**RECORDS TO USE**
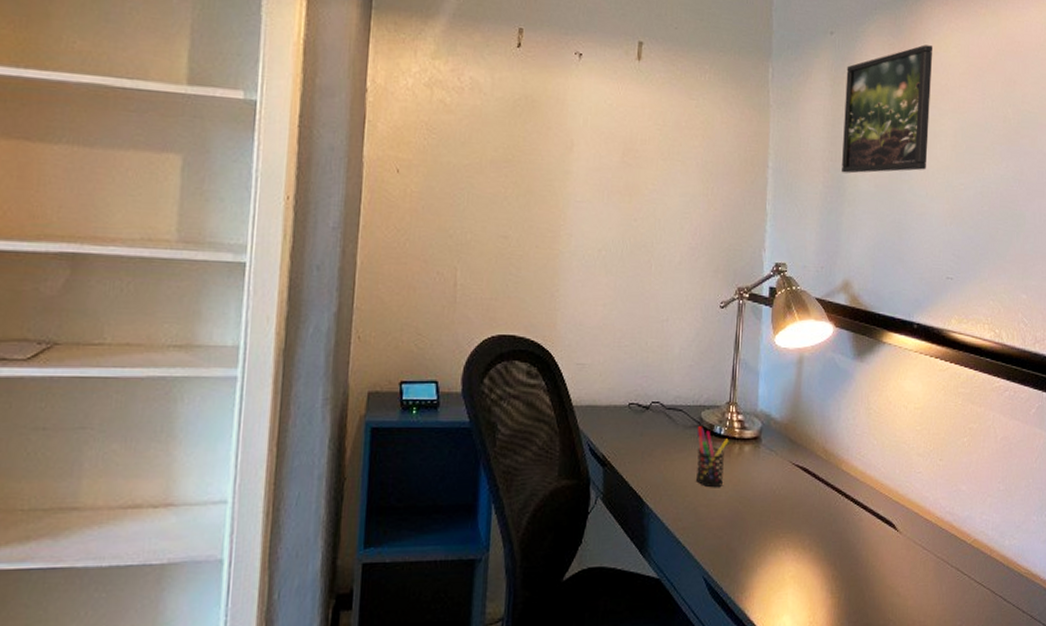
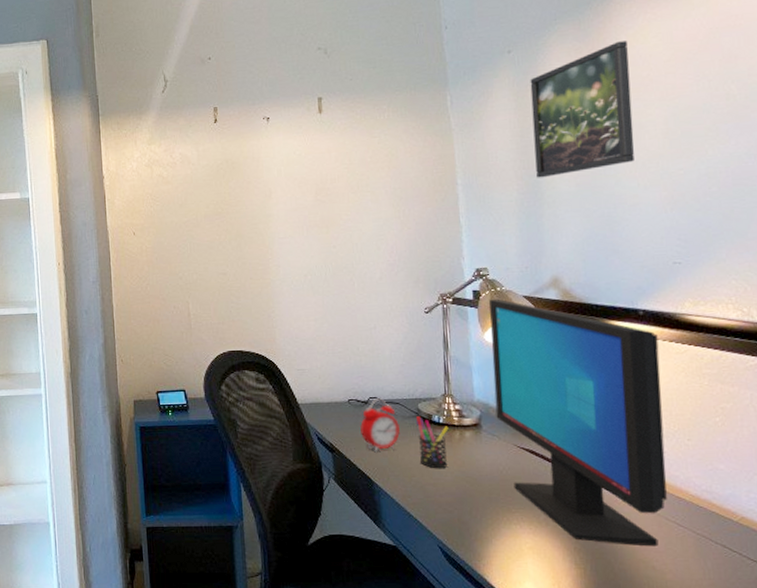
alarm clock: none [638,403,680,468] -> present [360,398,400,453]
computer monitor: none [776,298,926,572] -> present [489,299,667,547]

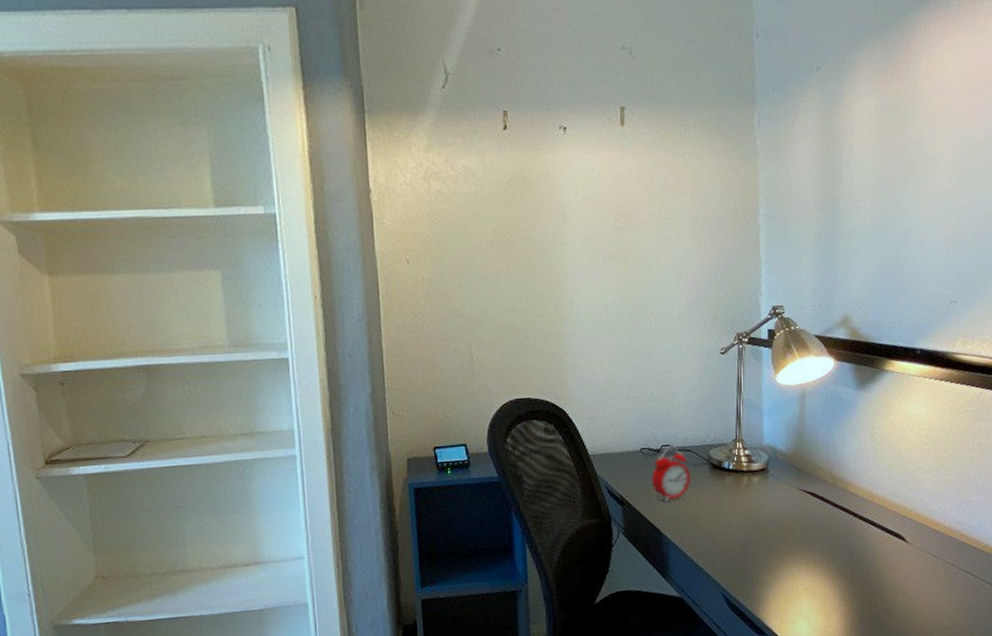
pen holder: present [416,416,449,469] -> none [707,463,738,517]
computer monitor: present [489,299,667,547] -> none [782,338,931,579]
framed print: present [530,41,635,178] -> none [835,66,928,210]

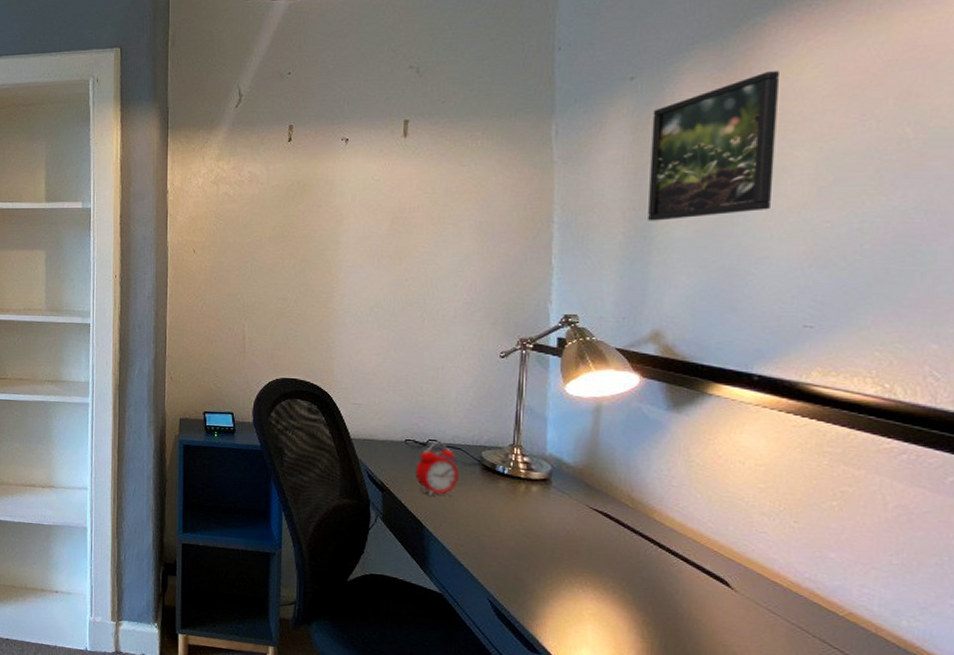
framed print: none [835,66,928,210] -> present [648,71,779,221]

**TASK STATEMENT**
Only a number is asked for here: the count of lines in the records that hold "framed".

**COMPLETED TASK**
2